[Opening MATERIAL SHOWN section]

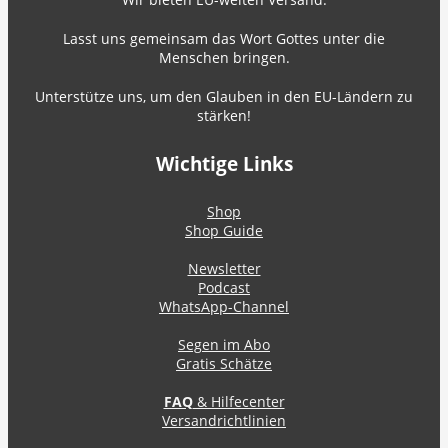
Lasst uns gemeinsam das Wort Gottes unter die
Menschen bringen.
Unterstütze uns, um den Glauben in den EU-Ländern zu
stärken!
Wichtige Links
Shop
Shop Guide
Newsletter
Podcast
WhatsApp-Channel
Segen im Abo
Gratis Schätze
FAQ
& Hilfecenter
Versandrichtlinien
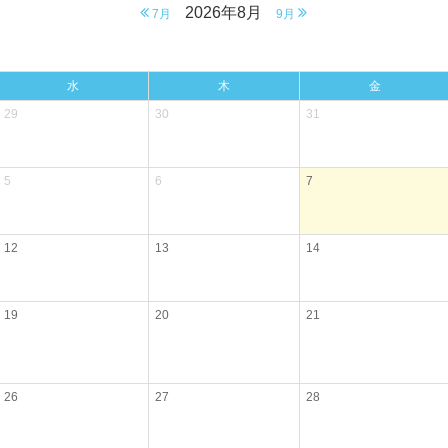
2026年8月
7月
9月
水
木
金
29
30
31
5
6
7
12
13
14
19
20
21
26
27
28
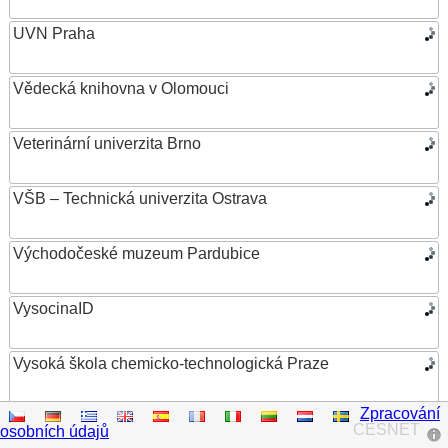
UVN Praha
Vědecká knihovna v Olomouci
Veterinární univerzita Brno
VŠB – Technická univerzita Ostrava
Východočeské muzeum Pardubice
VysocinaID
Vysoká škola chemicko-technologická Praze
Zpracování
Vysoká škola ekonomická v Praze
CESNET
osobních údajů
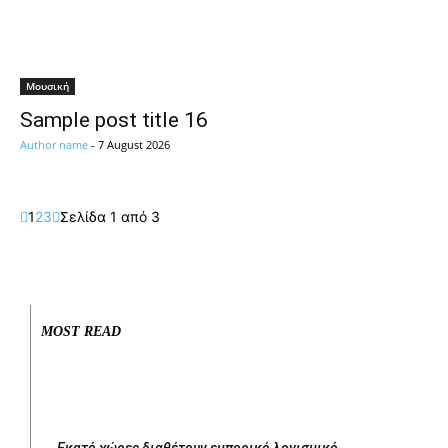
Μουσική
Sample post title 16
Author name
-
7 August 2026
1
2
3
Σελίδα 1 από 3
MOST READ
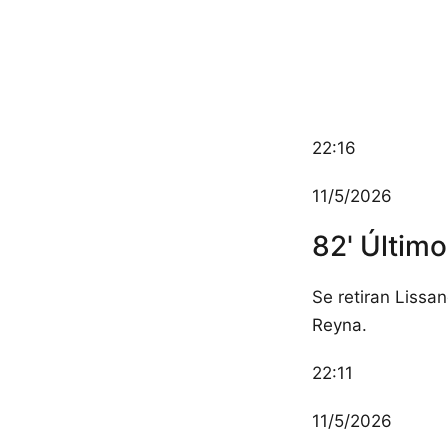
22:16
11/5/2026
82' Último
Se retiran Lissa
Reyna.
22:11
11/5/2026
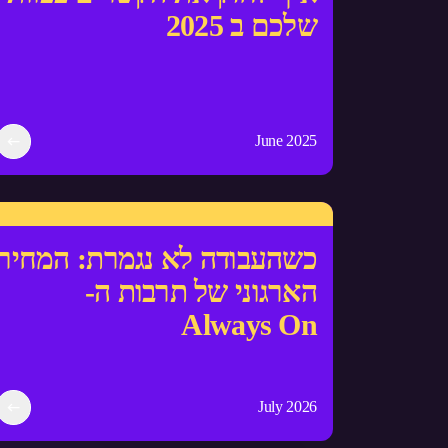
שלכם ב 2025
June 2025
כשהעבודה לא נגמרת: המחיר
הארגוני של תרבות ה-
Always On
July 2026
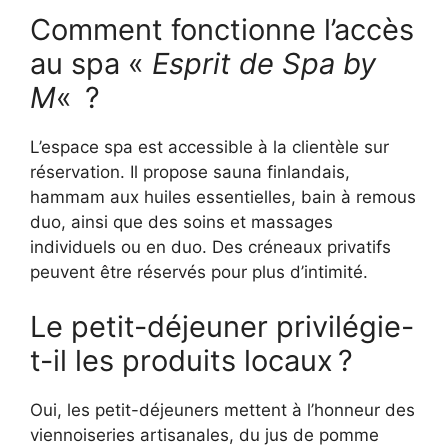
Comment fonctionne l’accès
au spa «
Esprit de Spa by
M
« ?
L’espace spa est accessible à la clientèle sur
réservation. Il propose sauna finlandais,
hammam aux huiles essentielles, bain à remous
duo, ainsi que des soins et massages
individuels ou en duo. Des créneaux privatifs
peuvent être réservés pour plus d’intimité.
Le petit-déjeuner privilégie-
t-il les produits locaux ?
Oui, les petit-déjeuners mettent à l’honneur des
viennoiseries artisanales, du jus de pomme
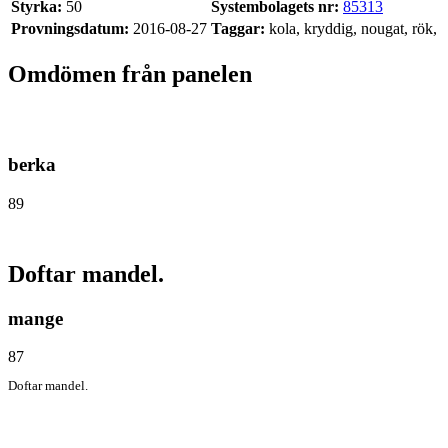
Styrka:
50
Systembolagets nr:
85313
Provningsdatum:
2016-08-27
Taggar:
kola, kryddig, nougat, rök,
Omdömen från panelen
berka
89
Doftar mandel.
mange
87
Doftar mandel.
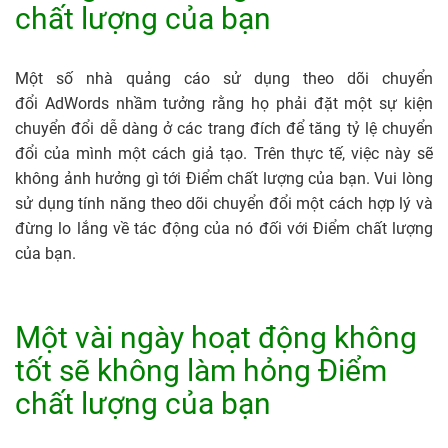
chất lượng của bạn
Một số nhà quảng cáo sử dụng theo dõi chuyển
đổi AdWords nhầm tưởng rằng họ phải đặt một sự kiện
chuyển đổi dễ dàng ở các trang đích để tăng tỷ lệ chuyển
đổi của mình một cách giả tạo. Trên thực tế, việc này sẽ
không ảnh hưởng gì tới Điểm chất lượng của bạn. Vui lòng
sử dụng tính năng theo dõi chuyển đổi một cách hợp lý và
đừng lo lắng về tác động của nó đối với Điểm chất lượng
của bạn.
Một vài ngày hoạt động không
tốt sẽ không làm hỏng Điểm
chất lượng của bạn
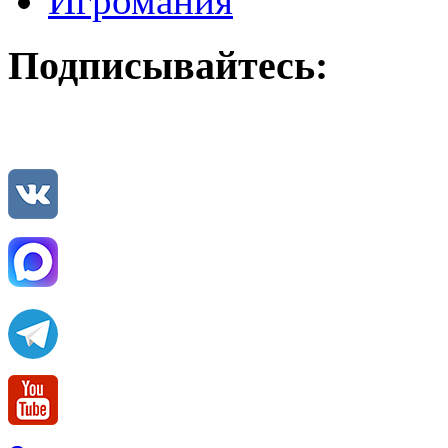
Игромания
Подписывайтесь:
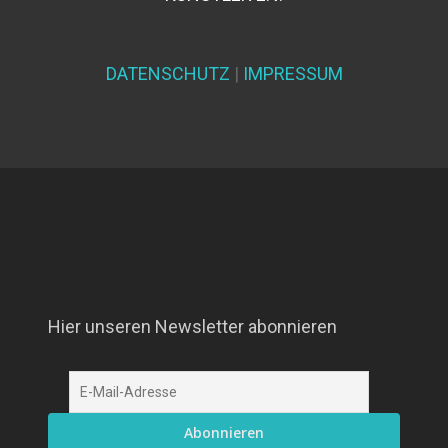
DATENSCHUTZ
|
IMPRESSUM
Hier unseren Newsletter abonnieren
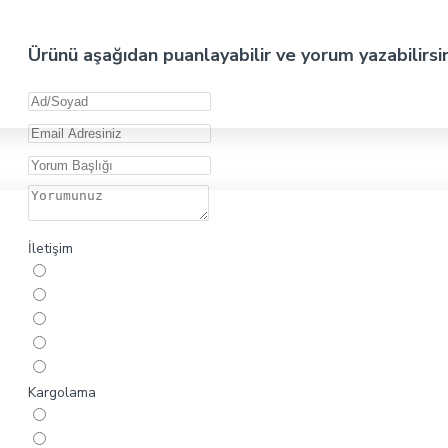
Ürünü aşağıdan puanlayabilir ve yorum yazabilirsi
İletişim
Kargolama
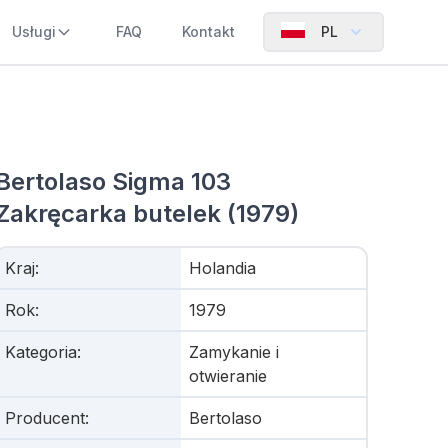
Usługi
FAQ
Kontakt
PL
Bertolaso Sigma 103
Zakręcarka butelek (1979)
Kraj
:
Holandia
Rok
:
1979
Kategoria
:
Zamykanie i
otwieranie
Producent
:
Bertolaso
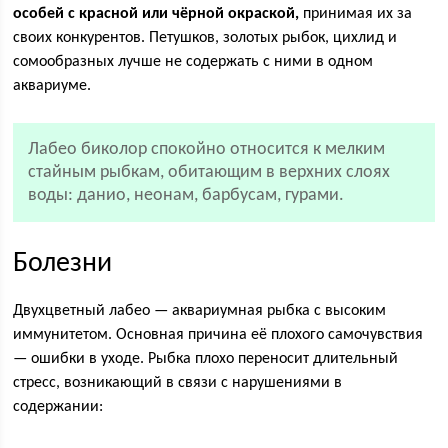
особей с красной или чёрной окраской,
принимая их за
своих конкурентов. Петушков, золотых рыбок, цихлид и
сомообразных лучше не содержать с ними в одном
аквариуме.
Лабео биколор спокойно относится к мелким
стайным рыбкам, обитающим в верхних слоях
воды: данио, неонам, барбусам, гурами.
Болезни
Двухцветный лабео — аквариумная рыбка с высоким
иммунитетом. Основная причина её плохого самочувствия
— ошибки в уходе. Рыбка плохо переносит длительный
стресс, возникающий в связи с нарушениями в
содержании:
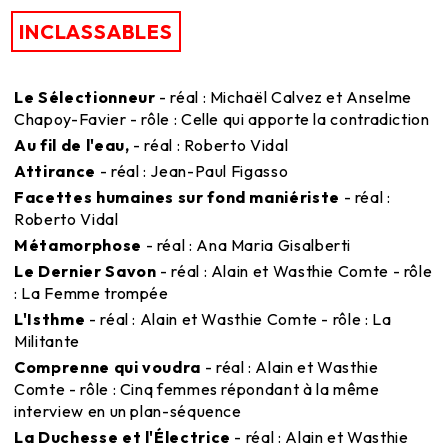
INCLASSABLES
Le Sélectionneur
- réal : Michaël Calvez et Anselme
Chapoy-Favier - rôle : Celle qui apporte la contradiction
Au fil de l'eau,
- réal : Roberto Vidal
Attirance
- réal : Jean-Paul Figasso
Facettes humaines sur fond maniériste
- réal :
Roberto Vidal
Métamorphose
- réal : Ana Maria Gisalberti
Le Dernier Savon
- réal : Alain et Wasthie Comte - rôle
: La Femme trompée
L'Isthme
- réal : Alain et Wasthie Comte - rôle : La
Militante
Comprenne qui voudra
- réal : Alain et Wasthie
Comte - rôle : Cinq femmes répondant à la même
interview en un plan-séquence
La Duchesse et l'Électrice
- réal : Alain et Wasthie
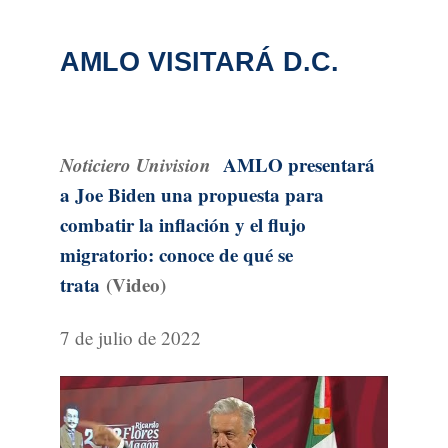
AMLO VISITARÁ D.C.
Noticiero Univision
AMLO presentará
a Joe Biden una propuesta para
combatir la inflación y el flujo
migratorio: conoce de qué se
trata
(Video)
7 de julio de 2022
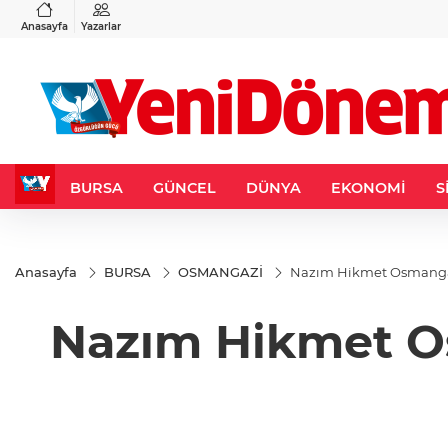
VND
GAU/TRY
3
%-0,22
0,0018
%0,27
6.580,39
%1,35
Anasayfa
Yazarlar
BURSA
GÜNCEL
DÜNYA
EKONOMİ
S
Anasayfa
BURSA
OSMANGAZİ
Nazım Hikmet Osmangazi’de ş
Nazım Hikmet Osman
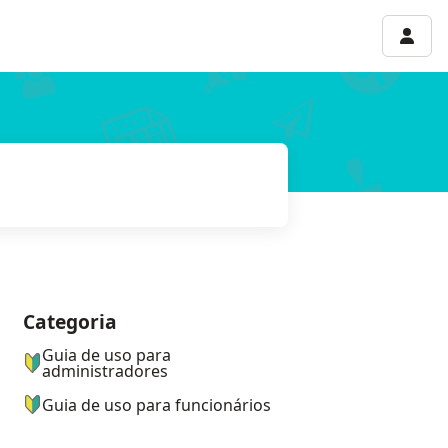
Menu 
Categoria
ナビゲーションメニュー
Guia de uso para
administradores
Guia de uso para funcionários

[Closing MATERIAL SHOWN section]

WHAT YOU WILL DO: Please find each line in the entries above that contains the word "chuyển" and copy those lines out in full.

SOLUTION:
Một số nhà quảng cáo sử dụng theo dõi chuyển
chuyển đổi dễ dàng ở các trang đích để tăng tỷ lệ chuyển
sử dụng tính năng theo dõi chuyển đổi một cách hợp lý và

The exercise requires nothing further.